GIVEN TEXT =>
····················

Do you ever think of the number of “first” you have seen in your lifetime? The recent flight of the space shuttle made me think of that.

 

We who lived much of the 20th century entered a world where most of the transportation was either horse drawn or horseback as it had been for thousands of years. We were separated from other lands by weeks of sailboat travel. Then someone came along with an unproven novelty called a horseless carriage. As the engines were improved, wings were added by two Wright boys and they had a machine that defied gravity and stayed in the air about 12 seconds and sailed 120. Man had joined the birds.

 

All of the tilling of the soil was by beast or man power since the beginning of time; then the tractor appeared. Now some crops are sown and then dusted and treated for insects and weeds by airplanes. Herbicides came and replaced the hoe. The heavy cotton sack was replaced by a cotton picking machine.

····················

SOURCE MATERIAL =>
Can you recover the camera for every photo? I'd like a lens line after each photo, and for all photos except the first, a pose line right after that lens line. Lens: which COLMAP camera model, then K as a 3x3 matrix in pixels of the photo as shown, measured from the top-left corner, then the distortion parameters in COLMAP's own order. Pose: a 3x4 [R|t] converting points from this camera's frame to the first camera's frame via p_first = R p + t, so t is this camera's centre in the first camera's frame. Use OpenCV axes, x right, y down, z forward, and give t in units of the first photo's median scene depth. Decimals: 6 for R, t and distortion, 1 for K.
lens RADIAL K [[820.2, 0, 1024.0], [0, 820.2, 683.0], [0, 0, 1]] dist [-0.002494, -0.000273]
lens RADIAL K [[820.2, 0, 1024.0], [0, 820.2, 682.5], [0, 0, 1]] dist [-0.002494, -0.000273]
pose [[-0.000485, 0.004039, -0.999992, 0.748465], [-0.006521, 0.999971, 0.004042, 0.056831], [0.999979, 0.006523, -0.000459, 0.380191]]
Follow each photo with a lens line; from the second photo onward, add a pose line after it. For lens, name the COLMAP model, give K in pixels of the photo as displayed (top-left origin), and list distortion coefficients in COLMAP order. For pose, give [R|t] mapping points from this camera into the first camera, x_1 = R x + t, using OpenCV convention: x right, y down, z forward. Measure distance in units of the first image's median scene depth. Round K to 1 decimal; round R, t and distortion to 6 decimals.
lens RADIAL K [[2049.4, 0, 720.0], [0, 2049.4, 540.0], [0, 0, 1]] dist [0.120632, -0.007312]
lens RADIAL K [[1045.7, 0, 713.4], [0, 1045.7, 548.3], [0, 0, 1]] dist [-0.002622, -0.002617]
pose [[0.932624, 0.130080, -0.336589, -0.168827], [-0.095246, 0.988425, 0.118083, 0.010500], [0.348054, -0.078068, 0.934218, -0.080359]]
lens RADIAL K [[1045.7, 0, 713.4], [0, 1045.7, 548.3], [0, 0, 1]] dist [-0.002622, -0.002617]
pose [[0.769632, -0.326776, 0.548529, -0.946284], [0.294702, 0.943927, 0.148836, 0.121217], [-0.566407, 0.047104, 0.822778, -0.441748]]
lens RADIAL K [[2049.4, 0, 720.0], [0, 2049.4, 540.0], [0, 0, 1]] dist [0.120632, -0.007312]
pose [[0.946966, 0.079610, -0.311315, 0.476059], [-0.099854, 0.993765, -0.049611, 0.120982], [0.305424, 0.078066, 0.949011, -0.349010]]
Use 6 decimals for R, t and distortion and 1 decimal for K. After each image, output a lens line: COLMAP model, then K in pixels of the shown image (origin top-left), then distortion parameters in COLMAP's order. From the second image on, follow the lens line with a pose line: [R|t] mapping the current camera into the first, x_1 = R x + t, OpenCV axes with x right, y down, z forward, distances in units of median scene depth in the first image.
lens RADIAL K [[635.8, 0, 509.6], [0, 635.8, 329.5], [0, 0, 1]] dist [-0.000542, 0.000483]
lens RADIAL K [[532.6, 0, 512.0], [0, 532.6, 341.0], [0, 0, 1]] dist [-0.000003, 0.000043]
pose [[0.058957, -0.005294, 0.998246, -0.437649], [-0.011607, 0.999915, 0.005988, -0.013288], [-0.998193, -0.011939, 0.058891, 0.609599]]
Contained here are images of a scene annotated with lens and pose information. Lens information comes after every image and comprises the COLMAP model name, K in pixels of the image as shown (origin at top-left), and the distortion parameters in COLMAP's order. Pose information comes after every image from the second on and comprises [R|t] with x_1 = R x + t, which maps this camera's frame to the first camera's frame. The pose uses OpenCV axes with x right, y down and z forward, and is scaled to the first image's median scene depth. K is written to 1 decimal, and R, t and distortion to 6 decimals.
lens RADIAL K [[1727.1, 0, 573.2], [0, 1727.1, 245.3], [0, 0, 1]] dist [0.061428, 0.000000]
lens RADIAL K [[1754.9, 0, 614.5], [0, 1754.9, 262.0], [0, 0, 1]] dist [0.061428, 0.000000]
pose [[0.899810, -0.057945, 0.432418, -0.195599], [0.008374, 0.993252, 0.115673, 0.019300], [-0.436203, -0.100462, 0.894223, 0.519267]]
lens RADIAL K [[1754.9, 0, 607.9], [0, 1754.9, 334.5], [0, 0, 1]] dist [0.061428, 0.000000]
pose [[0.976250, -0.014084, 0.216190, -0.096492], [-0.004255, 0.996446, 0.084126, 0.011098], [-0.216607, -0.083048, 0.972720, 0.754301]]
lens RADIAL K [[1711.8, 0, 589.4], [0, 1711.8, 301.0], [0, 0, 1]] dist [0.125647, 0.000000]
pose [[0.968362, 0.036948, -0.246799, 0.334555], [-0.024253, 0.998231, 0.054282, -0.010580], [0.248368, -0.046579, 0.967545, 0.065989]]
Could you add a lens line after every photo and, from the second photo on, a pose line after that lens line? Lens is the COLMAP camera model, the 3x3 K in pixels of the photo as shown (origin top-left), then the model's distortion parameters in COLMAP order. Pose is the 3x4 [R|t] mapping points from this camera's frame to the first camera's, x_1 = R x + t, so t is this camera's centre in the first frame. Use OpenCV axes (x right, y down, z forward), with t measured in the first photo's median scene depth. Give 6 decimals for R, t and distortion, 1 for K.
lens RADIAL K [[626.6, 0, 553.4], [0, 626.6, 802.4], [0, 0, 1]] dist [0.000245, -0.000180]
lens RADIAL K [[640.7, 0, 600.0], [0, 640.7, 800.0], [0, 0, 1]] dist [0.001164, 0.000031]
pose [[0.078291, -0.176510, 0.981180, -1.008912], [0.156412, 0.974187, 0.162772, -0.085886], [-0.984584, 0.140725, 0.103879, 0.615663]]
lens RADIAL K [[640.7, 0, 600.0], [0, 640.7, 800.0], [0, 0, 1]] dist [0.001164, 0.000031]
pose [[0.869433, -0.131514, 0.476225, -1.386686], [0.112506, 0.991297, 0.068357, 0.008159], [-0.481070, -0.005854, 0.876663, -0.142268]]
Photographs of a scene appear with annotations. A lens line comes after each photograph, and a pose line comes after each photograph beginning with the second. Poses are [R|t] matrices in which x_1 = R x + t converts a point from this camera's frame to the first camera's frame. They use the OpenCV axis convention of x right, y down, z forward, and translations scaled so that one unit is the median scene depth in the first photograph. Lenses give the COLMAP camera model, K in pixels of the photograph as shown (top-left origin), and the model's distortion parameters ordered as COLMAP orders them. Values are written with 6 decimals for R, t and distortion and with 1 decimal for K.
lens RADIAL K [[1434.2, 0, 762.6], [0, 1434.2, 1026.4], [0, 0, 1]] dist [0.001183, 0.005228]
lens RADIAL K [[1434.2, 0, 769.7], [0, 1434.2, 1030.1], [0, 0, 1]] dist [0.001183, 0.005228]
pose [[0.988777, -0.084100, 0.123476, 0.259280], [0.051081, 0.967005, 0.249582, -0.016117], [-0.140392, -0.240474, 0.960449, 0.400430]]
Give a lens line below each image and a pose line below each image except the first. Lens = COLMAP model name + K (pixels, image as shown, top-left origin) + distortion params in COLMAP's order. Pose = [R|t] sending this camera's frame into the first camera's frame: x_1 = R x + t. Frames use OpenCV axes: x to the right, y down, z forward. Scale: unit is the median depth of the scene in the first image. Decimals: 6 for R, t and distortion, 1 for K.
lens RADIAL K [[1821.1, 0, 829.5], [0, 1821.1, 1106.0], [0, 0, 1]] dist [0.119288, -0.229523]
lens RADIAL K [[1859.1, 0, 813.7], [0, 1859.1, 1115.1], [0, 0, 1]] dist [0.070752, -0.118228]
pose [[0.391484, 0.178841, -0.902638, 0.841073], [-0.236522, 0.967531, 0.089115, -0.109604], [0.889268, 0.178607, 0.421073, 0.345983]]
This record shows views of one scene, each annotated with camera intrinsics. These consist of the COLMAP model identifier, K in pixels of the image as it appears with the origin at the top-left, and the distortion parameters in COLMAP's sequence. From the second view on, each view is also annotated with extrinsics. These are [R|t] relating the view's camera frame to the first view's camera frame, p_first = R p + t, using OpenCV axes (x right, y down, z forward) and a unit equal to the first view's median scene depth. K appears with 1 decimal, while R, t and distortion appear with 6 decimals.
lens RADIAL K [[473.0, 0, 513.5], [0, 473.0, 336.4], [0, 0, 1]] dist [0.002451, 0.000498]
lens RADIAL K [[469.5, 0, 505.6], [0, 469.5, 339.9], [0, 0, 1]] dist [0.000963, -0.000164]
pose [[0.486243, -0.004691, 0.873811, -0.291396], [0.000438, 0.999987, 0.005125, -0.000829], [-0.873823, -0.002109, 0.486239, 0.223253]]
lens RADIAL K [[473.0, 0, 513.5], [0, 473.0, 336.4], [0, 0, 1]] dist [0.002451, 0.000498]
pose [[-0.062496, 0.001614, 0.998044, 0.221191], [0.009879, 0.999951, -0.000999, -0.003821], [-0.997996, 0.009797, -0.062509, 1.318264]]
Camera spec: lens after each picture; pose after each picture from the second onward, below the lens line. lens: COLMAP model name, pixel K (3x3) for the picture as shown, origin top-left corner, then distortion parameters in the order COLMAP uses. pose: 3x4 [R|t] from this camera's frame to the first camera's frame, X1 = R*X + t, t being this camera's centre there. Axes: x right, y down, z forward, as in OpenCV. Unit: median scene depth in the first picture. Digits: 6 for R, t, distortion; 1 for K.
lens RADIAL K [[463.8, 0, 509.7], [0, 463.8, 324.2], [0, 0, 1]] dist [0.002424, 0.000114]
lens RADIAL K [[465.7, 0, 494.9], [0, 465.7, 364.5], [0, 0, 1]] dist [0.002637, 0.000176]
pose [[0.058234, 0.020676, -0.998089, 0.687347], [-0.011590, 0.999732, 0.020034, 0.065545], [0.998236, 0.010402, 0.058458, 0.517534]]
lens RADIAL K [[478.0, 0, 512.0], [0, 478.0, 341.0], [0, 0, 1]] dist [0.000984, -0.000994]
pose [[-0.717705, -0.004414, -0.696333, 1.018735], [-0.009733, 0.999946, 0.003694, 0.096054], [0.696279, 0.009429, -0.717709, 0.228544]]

····················

WHAT YOU WILL DO =>
A: Answer these from the reminiscence above about 20th-century firsts:
(i) About how long did the Wright brothers' machine stay in the air?
(ii) What replaced the hoe?
(iii) What replaced the heavy cotton sack?
B: Write the next part of the reminiscence about 20th-century firsts, starting after its last sentence.

ANSWERS TO EACH TASK =>
A:
(i) About 12 seconds.
(ii) Herbicides.
(iii) A cotton picking machine.

B:
Man left the birds and flew to the moon and back. The space shuttle accomplishment proved that we could have space stations floating in space and they could be serviced and used for many purposes. We saw the first computers which made such flights possible. In school, we sang “O Columbia the Gem of the Ocean”, now we sing it as the gem of space.

 

When the first telephone came to our house, it was one of the “wonders of the world” to us kids. Later, I made a crystal radio, but was unable to get my parents to get out of bed and come upstairs and listen through earphones to music that was coming through space. Now those musicians are performing right in our living rooms.

 

We have seen the first replants of worn out parts of the human body. We have seven seen the first test tube baby.

 

We may wonder it there will be any first for the next generation to see. Yes, there will be and many will be today’s impossible dreams.

 

 

The little boy asked his mother, “Mommy. If Santa Claus brings us presents, the Lord gives us our daily bread, and the stork brings the babies, why do we need men?”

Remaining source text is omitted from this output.